Don’t stand in the place I am going to land so that you can break the fall (allowing yourself to get hurt instead of me) …
Let me fall as far down as my addiction is going to take me, let me walk the valley alone all by myself, let me reach the bottom of the pit … trust that there is a bottom there somewhere even if you can’t see it. The sooner you stop saving me from myself, stop rescuing me, trying to fix my broken-ness, trying to understand me to a fault, enabling me …
The sooner you allow me to feel the loss and consequences, the burden of my addiction on my shoulders and not yours … the sooner I will arrive … and on time … just right where I need to be … me, alone, all by myself in the rubble of the lifestyle I lead … resist the urge to pull me out because that will only put me back at square one …
If I am allowed to stay at the bottom and live there for awhile … I am free to get sick of it on my own, free to begin to want out, free to look for a way out, and free to plan how I will climb back up to the top. In the beginning as I start to climb out .. I just might slide back down, but don’t worry I might have to hit bottom a couple more times before I make it out safe and sound …
Don’t you see ?? Don’t you know ?? You can’t do this for me … I have to do it for myself, but if you are always breaking the fall how am I ever suppose to feel the pain that is part of the driving force to want to get well. It is my burden to carry, not yours …
I know you love me and that you mean well and a lot of what you do is because you don’t know what to do and you act from your heart not from knowledge of what is best for me … but if you truly love me let me go my own way, make my own choices be they bad or good … don’t clip my wings before I can learn to fly …

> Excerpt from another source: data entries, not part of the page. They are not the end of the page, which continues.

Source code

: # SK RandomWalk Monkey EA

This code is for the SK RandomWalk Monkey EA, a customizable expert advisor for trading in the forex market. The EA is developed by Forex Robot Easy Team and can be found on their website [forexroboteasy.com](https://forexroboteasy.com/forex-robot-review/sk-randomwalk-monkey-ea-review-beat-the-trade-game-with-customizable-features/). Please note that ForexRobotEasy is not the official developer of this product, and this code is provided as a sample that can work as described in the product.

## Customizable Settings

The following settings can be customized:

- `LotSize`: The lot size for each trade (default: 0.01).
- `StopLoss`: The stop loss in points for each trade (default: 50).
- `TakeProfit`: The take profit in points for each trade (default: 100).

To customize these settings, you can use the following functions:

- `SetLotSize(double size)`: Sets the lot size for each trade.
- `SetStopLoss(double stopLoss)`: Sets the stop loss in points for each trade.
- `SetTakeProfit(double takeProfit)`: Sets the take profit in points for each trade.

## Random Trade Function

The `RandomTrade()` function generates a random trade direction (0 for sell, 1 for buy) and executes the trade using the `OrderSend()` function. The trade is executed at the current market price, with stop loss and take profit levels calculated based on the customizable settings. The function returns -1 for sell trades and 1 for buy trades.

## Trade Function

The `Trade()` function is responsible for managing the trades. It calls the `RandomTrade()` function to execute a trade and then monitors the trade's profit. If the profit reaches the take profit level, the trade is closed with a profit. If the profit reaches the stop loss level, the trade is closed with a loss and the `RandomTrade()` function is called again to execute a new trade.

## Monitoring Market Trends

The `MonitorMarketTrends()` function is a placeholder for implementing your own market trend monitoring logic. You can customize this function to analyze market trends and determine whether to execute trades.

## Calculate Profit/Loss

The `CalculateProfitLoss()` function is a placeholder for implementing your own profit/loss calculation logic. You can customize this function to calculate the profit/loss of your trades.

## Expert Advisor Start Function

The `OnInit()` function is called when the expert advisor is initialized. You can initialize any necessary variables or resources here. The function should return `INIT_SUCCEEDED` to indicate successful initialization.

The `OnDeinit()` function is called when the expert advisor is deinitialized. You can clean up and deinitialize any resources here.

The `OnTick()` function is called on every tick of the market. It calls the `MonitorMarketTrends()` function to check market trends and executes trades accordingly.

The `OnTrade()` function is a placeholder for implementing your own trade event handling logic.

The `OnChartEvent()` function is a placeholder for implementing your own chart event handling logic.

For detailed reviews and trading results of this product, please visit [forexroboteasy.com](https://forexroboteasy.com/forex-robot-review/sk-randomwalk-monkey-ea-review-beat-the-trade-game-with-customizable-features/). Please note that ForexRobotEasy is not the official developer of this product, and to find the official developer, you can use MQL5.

Nudge me out of your safety net … trust the process and pray for me … that one day I will not only fly, but maybe even soar. ––Passion
What Addicts Do
My name’s Jon. I’m an addict. And this is what addicts do. You cannot nor will not change my behavior. You cannot make me treat you better, let alone with any respect. All I care about, all I think about, is my needs and how to go about fulfilling them. You are a tool to me, something to use. When I say I love you I am lying through my teeth, because love is impossible for someone in active addiction. I wouldn’t be using if I loved myself, and since I don’t, I cannot love you.

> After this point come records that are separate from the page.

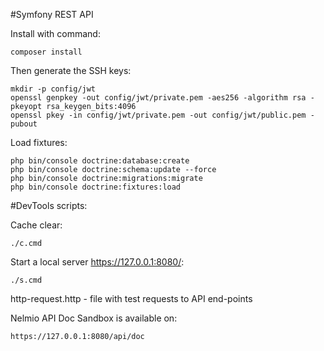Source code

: #Symfony REST API 

Install with command: 

    composer install

Then generate the SSH keys:

    mkdir -p config/jwt
    openssl genpkey -out config/jwt/private.pem -aes256 -algorithm rsa -pkeyopt rsa_keygen_bits:4096
    openssl pkey -in config/jwt/private.pem -out config/jwt/public.pem -pubout

Load fixtures:

    php bin/console doctrine:database:create
    php bin/console doctrine:schema:update --force
    php bin/console doctrine:migrations:migrate
    php bin/console doctrine:fixtures:load


#DevTools scripts:

Cache clear:
    
    ./c.cmd 

Start a local server https://127.0.0.1:8080/:

    ./s.cmd

http-request.http - file with test requests to API end-points

Nelmio API Doc Sandbox is available on: 

    https://127.0.0.1:8080/api/doc
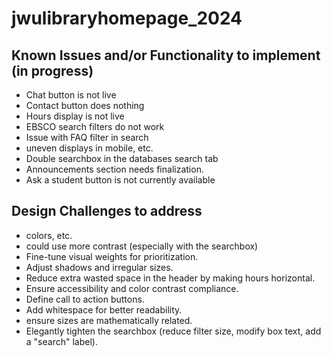 # jwulibraryhomepage_2024


## Known Issues and/or Functionality to implement (in progress)
- Chat button is not live
- Contact button does nothing
- Hours display is not live
- EBSCO search filters do not work
- Issue with FAQ filter in search
- uneven displays in mobile, etc.
- Double searchbox in the databases search tab
- Announcements section needs finalization.
- Ask a student button is not currently available

## Design Challenges to address
- colors, etc.
- could use more contrast (especially with the searchbox)
- Fine-tune visual weights for prioritization.
- Adjust shadows and irregular sizes.
- Reduce extra wasted space in the header by making hours horizontal.
- Ensure accessibility and color contrast compliance.
- Define call to action buttons.
- Add whitespace for better readability.
- ensure sizes are mathematically related.
- Elegantly tighten the searchbox (reduce filter size, modify box text, add a "search" label).

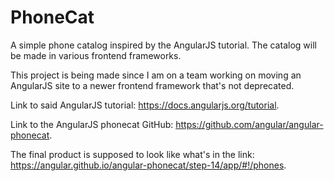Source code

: # PhoneCat

A simple phone catalog inspired by the AngularJS tutorial. The catalog will be made in various frontend frameworks.

This project is being made since I am on a team working on moving an AngularJS site to a newer frontend framework that's not deprecated.

Link to said AngularJS tutorial: https://docs.angularjs.org/tutorial.

Link to the AngularJS phonecat GitHub: https://github.com/angular/angular-phonecat.

The final product is supposed to look like what's in the link: https://angular.github.io/angular-phonecat/step-14/app/#!/phones.
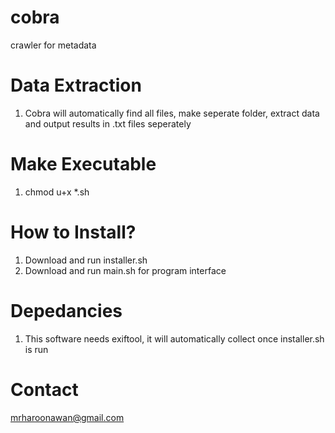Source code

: # cobra
crawler for metadata

# Data Extraction
1. Cobra will automatically find all files, make seperate folder, extract data and output results in .txt files seperately

# Make Executable
1. chmod u+x *.sh

# How to Install?
1. Download and run installer.sh
2. Download and run main.sh for program interface

# Depedancies
1. This software needs exiftool, it will automatically collect once installer.sh is run

# Contact
mrharoonawan@gmail.com
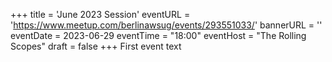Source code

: +++
title = 'June 2023 Session'
eventURL = 'https://www.meetup.com/berlinawsug/events/293551033/'
bannerURL = ''
eventDate = 2023-06-29
eventTime = "18:00"
eventHost = "The Rolling Scopes"
draft = false
+++
First event text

My feelings are so pushed down and numbed by my drugs that I could be considered sociopathic. I have no empathy for you or anyone else. It doesn’t faze me that I hurt you, leave you hungry, lie to you, cheat on you and steal from you.

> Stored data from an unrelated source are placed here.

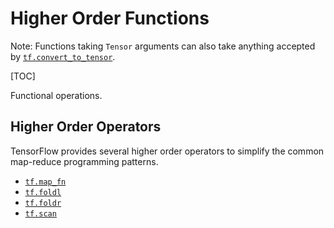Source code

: # Higher Order Functions

Note: Functions taking `Tensor` arguments can also take anything accepted by
<a href="../../api_docs/python/tf/convert_to_tensor.md"><code>tf.convert_to_tensor</code></a>.

[TOC]

Functional operations.

<h2 id="Higher_Order_Operators">Higher Order Operators</h2>

TensorFlow provides several higher order operators to simplify the common
map-reduce programming patterns.

*   <a href="../../api_docs/python/tf/map_fn.md"><code>tf.map_fn</code></a>
*   <a href="../../api_docs/python/tf/foldl.md"><code>tf.foldl</code></a>
*   <a href="../../api_docs/python/tf/foldr.md"><code>tf.foldr</code></a>
*   <a href="../../api_docs/python/tf/scan.md"><code>tf.scan</code></a>

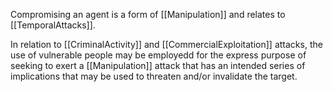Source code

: Compromising an agent is a form of [[Manipulation]] and relates to [[TemporalAttacks]].

In relation to [[CriminalActivity]] and [[CommercialExploitation]] attacks, the use of vulnerable people may be employedd for the express purpose of seeking to exert a [[Manipulation]] attack that has an intended series of implications that may be used to threaten and/or invalidate the target.  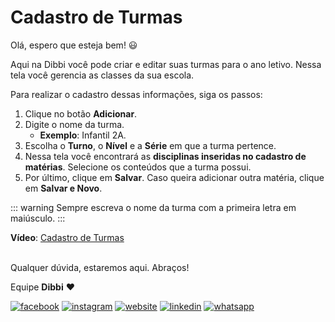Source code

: # Cadastro de Turmas

Olá, espero que esteja bem! :smiley:

Aqui na Dibbi você pode criar e editar suas turmas para o ano letivo. Nessa tela você gerencia as classes da sua escola.

Para realizar o cadastro dessas informações, siga os passos:

1. Clique no botão **Adicionar**.
2. Digite o nome da turma.
    - **Exemplo**: Infantil 2A.
3. Escolha o **Turno**, o **Nível** e a **Série** em que a turma pertence.
4. Nessa tela você encontrará as **disciplinas inseridas no cadastro de matérias**. Selecione os conteúdos que a turma possui.
5. Por último, clique em **Salvar**. Caso queira adicionar outra matéria, clique em **Salvar e Novo**.

::: warning
Sempre escreva o nome da turma com a primeira letra em maiúsculo.
:::

**Vídeo**: [Cadastro de Turmas](https://user-images.githubusercontent.com/94073830/177826514-0f5fee97-d560-480d-8f76-bb9bff21fc86.mp4)

<br>Qualquer dúvida, estaremos aqui. Abraços!

Equipe **Dibbi** :heart:

[![facebook][1.1]][1]
[![instagram][2.1]][2]
[![website][3.1]][3]
[![linkedin][4.1]][4]
[![whatsapp][5.1]][5]

[1.1]: /icon.facebook.png (Siga nosso Instagram)   
[2.1]: /icon.instagram.png (Curta nossa Fanpage) 
[3.1]: /icon.website.png (Acesse nosso site)  
[4.1]: /icon.linkedin.png (Acompanhe nosso Linkedin)
[5.1]: /icon.whatsapp.png (Fale pelo Whatsapp)

[1]: https://www.facebook.com/dibbi.plataforma
[2]: https://www.instagram.com/dibbi.plataforma
[3]: https://dibbi.com.br
[4]: https://www.linkedin.com/company/dibbi-plataforma
[5]: https://api.whatsapp.com/send?phone=5585991077098&text=Ol%C3%A1,%20estou%20vindo%20do%20site%20e%20gostaria%20de%20mais%20informa%C3%A7%C3%B5es%20sobre%20a%20Dibbi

My behavior cannot and will not change until i make a decision to stop using/drinking and then follow it up with a plan of action.
And until I make that decision, I will hurt you again and again and again.
Stop being surprised.
I am an addict. And that’s what addicts do.
Love, Your “User”
Dear Family/Friends/Loved Ones,
I am a drug abuser. I need help.
Don’t solve my problems for me. This only makes me lose respect for you – and for myself.
Don’t lecture, moralize, scold, blame, or argue whether I’m stoned or sober. It may make you feel better, but it only makes the situation worse.
Don’t accept my promises. The nature of my illness prevents my keeping them, even though I mean them at the time. Promises are only my way of postponing pain.
And don’t keep switching agreements; if an agreement is made, stick to it.
Don’t lose your temper with me. It will destroy you and any possibility of helping me.
Don’t let your anxiety for me make you do what I should do for myself.
Don’t believe everything I tell you. Often I don’t even know the truth – let alone tell it.
Don’t cover up or try to spare me the consequences of my using. It may reduce the crisis, but it will make my illness worse.
Above all, don’t run away from reality as I do. Drug dependence, my illness, gets worse as my using continues.
Start now to learn, to understand, to plan for your own recovery. Find Families Anonymous, Nar-Anon, Al-Anon or CoDA; those groups exist to help families in just your situation.
I need help – from a doctor, a psychologist, a counselor, from some people in a self-help program who are in recovery from a drug problem themselves – and from a Power greater than myself.
Love,
Your “User”
Most of the time, the best way to deal with these problems is to talk with other people who are going through the same thing. And this is why forums and blogs like ours, Bridging Hope for Recovery, provide avenues for people to seek help and support.